Vernon entendit un bref ricanement.

─ Non, je ne suis pas un grand adepte des arbres.

Il leva le poing et, en dépliant les doigts, un as de cœur apparut entre son index et son majeur.

─ Je suis un adepte de la magie.

Vernon reposa le fer à repasser, stupéfié.

─ Donc, quand tu disais qu'avec le bois d'aulne on pouvait faire des baguettes magiques... C'était parce que tu avais un intérêt pour la magie ? essaya de comprendre le plus jeune, des étoiles dans les yeux. Mais, et pour mon côté sensible, comment tu l'as su ?

Husk fit disparaître sa carte en s'adossant nonchalamment contre le mur.

─ Pas besoin d'être un grand visionnaire pour remarquer ce trait de personnalité. Eh puis...

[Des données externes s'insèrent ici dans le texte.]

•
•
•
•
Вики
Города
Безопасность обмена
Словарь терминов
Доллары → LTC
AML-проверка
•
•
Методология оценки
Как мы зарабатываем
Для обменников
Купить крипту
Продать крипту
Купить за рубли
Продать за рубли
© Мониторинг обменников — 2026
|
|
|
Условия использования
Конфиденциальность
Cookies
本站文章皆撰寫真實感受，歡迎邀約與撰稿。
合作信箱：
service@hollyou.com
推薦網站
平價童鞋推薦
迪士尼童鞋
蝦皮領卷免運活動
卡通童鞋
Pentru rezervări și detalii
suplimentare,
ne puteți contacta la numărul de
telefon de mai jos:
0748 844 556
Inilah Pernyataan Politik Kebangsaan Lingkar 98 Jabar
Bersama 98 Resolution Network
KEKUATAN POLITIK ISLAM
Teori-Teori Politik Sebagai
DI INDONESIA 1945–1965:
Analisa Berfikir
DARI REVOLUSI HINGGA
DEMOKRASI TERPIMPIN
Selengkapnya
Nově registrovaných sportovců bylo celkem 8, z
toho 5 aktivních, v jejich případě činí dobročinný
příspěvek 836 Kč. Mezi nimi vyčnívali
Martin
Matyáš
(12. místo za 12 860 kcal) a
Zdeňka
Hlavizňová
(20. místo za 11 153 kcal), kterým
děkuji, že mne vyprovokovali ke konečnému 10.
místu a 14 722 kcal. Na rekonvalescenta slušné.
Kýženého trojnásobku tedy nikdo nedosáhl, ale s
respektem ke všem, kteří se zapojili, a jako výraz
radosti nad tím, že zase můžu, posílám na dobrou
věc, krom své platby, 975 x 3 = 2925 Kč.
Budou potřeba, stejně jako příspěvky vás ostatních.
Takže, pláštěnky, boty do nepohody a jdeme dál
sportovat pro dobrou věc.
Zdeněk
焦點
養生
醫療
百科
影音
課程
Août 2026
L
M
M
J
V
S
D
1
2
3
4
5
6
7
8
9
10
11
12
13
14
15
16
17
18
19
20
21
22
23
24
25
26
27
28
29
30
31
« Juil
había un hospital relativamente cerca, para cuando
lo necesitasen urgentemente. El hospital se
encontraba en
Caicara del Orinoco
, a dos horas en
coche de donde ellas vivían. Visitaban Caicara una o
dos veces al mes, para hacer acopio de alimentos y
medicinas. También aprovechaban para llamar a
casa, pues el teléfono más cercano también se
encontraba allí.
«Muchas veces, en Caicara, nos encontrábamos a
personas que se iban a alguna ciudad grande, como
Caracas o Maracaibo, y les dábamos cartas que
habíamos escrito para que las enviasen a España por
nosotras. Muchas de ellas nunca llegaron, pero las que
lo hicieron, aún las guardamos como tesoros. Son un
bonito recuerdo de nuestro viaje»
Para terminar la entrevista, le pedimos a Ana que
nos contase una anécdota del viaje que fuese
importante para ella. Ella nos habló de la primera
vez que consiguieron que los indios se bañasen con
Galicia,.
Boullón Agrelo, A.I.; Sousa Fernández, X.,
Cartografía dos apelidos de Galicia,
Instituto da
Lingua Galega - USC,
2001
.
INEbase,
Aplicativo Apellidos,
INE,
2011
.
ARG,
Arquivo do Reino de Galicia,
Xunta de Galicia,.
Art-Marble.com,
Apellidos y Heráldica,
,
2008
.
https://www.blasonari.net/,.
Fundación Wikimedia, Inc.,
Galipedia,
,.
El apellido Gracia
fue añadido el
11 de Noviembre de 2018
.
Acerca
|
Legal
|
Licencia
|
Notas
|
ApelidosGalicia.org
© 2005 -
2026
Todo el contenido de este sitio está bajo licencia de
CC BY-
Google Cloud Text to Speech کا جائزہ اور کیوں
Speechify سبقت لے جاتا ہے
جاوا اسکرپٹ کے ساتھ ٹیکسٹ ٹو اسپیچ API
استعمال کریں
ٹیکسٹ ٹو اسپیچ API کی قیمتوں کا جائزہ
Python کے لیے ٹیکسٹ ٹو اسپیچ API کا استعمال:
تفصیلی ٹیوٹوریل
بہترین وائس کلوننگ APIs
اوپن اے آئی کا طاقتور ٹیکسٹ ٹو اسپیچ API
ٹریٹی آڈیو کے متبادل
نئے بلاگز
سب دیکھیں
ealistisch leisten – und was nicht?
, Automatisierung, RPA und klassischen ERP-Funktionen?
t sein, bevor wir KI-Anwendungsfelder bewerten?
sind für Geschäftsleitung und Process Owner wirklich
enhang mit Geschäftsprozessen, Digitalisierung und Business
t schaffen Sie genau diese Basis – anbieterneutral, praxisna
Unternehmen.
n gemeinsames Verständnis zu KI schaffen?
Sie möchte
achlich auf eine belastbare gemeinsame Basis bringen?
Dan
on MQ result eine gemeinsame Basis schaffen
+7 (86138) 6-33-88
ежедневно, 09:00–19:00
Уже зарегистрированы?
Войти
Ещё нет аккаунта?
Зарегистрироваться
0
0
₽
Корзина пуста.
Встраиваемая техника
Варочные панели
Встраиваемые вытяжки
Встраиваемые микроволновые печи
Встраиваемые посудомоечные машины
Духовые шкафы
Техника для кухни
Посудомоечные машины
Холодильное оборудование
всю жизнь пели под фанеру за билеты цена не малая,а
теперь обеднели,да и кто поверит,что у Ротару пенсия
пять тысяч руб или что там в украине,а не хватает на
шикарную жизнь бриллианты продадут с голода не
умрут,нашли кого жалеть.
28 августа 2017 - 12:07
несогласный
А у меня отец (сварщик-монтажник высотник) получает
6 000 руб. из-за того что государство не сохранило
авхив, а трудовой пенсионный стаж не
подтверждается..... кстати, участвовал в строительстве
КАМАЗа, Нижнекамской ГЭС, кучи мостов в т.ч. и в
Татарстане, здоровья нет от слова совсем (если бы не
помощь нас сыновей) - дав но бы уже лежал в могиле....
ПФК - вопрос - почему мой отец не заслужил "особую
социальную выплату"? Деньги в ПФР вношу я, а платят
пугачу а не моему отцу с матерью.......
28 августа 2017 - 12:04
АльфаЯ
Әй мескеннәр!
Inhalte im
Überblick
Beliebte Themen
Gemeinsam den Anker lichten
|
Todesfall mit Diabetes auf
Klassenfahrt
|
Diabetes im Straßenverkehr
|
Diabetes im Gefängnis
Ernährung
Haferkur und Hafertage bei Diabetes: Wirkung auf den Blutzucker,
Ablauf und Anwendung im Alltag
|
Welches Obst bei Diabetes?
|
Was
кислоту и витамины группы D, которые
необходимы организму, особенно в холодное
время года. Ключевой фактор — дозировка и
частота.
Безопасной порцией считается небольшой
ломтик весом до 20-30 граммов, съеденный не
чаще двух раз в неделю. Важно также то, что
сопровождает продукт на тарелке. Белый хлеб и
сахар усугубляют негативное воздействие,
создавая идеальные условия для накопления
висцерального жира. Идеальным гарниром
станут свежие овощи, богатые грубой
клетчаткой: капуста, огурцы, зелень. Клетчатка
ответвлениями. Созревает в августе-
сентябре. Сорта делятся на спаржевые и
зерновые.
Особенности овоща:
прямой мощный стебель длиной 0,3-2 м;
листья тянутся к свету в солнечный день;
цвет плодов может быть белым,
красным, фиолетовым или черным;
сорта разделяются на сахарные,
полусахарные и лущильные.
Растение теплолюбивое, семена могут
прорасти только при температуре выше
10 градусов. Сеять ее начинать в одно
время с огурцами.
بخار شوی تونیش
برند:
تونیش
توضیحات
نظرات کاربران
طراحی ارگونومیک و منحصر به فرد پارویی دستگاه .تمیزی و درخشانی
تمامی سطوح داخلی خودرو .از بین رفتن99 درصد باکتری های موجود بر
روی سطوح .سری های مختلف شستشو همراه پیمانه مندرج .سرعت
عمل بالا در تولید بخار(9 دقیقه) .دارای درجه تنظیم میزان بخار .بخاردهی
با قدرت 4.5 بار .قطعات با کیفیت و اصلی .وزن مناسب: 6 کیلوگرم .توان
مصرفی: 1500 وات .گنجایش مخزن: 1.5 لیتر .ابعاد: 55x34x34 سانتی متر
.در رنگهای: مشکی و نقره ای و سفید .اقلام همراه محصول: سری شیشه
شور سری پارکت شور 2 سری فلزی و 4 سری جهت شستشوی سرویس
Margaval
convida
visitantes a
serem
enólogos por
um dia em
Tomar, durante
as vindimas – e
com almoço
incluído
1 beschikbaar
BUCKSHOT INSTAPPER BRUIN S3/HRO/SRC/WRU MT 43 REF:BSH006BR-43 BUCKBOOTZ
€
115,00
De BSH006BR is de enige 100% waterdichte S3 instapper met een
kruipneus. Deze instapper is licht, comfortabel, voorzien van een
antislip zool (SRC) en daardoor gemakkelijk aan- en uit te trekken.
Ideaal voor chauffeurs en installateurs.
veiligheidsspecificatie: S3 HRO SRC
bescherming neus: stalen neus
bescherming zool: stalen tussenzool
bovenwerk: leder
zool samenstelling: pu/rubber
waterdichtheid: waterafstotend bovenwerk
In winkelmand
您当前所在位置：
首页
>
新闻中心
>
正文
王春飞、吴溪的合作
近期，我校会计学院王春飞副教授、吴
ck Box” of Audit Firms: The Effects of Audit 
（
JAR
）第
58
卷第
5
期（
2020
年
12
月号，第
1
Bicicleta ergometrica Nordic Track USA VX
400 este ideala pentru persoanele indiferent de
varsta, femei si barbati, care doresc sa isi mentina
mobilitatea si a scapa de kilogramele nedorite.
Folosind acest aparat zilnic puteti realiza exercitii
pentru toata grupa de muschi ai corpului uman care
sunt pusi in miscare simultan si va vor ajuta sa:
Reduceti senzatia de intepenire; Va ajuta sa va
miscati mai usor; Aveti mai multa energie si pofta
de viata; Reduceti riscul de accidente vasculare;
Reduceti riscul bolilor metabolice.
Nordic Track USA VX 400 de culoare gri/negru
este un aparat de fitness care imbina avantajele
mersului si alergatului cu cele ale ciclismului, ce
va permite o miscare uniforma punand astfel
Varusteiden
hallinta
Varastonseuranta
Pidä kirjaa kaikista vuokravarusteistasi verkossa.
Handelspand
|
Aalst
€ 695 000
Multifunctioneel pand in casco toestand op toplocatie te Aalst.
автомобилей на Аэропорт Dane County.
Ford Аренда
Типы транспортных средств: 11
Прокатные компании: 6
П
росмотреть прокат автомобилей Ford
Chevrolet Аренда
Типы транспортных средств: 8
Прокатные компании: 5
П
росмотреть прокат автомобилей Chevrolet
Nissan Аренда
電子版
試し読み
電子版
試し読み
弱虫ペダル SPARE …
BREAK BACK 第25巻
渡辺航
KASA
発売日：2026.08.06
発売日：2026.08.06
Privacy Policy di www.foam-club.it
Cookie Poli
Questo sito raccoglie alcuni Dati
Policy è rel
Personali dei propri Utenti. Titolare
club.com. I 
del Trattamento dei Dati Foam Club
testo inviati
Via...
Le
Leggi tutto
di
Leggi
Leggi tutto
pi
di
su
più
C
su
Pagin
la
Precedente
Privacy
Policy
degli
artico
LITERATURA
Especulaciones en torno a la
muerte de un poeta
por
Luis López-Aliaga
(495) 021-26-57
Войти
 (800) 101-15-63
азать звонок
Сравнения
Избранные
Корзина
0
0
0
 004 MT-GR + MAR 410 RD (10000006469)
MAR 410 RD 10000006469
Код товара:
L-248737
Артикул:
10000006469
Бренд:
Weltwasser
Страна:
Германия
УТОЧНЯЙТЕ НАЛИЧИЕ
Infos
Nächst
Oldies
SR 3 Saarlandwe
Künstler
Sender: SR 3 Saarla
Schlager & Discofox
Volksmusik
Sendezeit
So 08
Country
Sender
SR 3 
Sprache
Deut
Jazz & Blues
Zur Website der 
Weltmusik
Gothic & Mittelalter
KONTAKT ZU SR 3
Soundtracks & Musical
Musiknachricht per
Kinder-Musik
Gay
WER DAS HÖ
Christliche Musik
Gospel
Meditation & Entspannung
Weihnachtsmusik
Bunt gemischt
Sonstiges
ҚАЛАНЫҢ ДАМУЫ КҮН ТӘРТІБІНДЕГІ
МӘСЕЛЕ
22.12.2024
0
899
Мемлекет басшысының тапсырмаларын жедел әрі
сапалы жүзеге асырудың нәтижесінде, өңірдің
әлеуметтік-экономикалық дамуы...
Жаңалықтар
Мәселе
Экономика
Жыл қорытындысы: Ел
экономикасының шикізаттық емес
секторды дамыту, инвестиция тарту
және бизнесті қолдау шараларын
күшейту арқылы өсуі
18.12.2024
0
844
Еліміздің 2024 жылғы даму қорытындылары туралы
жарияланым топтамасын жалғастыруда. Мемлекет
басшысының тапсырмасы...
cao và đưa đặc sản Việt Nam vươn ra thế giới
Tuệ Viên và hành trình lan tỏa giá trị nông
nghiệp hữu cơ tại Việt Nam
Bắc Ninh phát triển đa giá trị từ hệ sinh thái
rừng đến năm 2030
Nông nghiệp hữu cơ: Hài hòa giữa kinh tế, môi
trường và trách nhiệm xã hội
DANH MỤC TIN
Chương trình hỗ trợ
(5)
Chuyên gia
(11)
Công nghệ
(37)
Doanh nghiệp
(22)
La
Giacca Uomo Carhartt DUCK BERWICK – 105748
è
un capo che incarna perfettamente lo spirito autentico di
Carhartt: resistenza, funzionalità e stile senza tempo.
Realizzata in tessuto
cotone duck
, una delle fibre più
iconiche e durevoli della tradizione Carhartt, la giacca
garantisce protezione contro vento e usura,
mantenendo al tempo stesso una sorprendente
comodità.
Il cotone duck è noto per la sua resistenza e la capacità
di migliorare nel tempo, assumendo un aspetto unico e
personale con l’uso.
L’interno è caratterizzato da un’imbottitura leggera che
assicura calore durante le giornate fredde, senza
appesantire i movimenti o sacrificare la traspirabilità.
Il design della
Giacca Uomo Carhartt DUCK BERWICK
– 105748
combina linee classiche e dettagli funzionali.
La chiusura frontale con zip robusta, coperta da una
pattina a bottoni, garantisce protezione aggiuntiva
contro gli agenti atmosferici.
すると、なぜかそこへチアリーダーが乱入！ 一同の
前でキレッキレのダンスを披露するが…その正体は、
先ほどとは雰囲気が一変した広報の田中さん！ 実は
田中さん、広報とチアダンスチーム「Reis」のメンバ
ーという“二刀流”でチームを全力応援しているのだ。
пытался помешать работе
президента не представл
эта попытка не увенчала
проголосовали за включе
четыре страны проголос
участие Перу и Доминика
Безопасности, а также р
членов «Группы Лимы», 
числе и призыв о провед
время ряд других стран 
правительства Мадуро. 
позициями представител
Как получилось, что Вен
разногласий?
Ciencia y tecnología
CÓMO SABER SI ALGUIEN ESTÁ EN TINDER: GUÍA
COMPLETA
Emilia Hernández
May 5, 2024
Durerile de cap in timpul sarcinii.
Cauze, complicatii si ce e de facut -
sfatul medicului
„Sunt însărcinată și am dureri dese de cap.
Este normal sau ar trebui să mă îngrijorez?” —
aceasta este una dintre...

Il désigna la lumière plafonnière.

─ Hier aussi, tu avais mis la luminosité au minimum. Et au réfectoire, tu prends toujours la table la plus éloignée des autres résidants, à cause du bruit je présume.

Il le désigna de la tête.

─ Tu n'as pas peur de montrer tes émotions en public, comme la fois où tu devais sortir de l'hôtel mais que tu n'y parvenais pas, ou quand tu te mets à chialer.

─ M-mais attends, l'arrêta Vernon en secouant la tête. Tout ça, ça s'est passé après que tu m'aies dit que j'étais sensible, conformément à la signification de mon prénom. Comment pouvais-tu être aussi sûr de ça alors qu'on ne se connaissait pas encore ?

Husk étira un simple rictus.

─ Ah, ça. Hm... J'ai dû voir cette information sur ton prénom quelque part, de mon vivant, déclara-t-il avec un clin d'œil. Par contre assieds-toi deux minutes, tu risques de retomber dans les pommes... Tu es pâle comme un linge.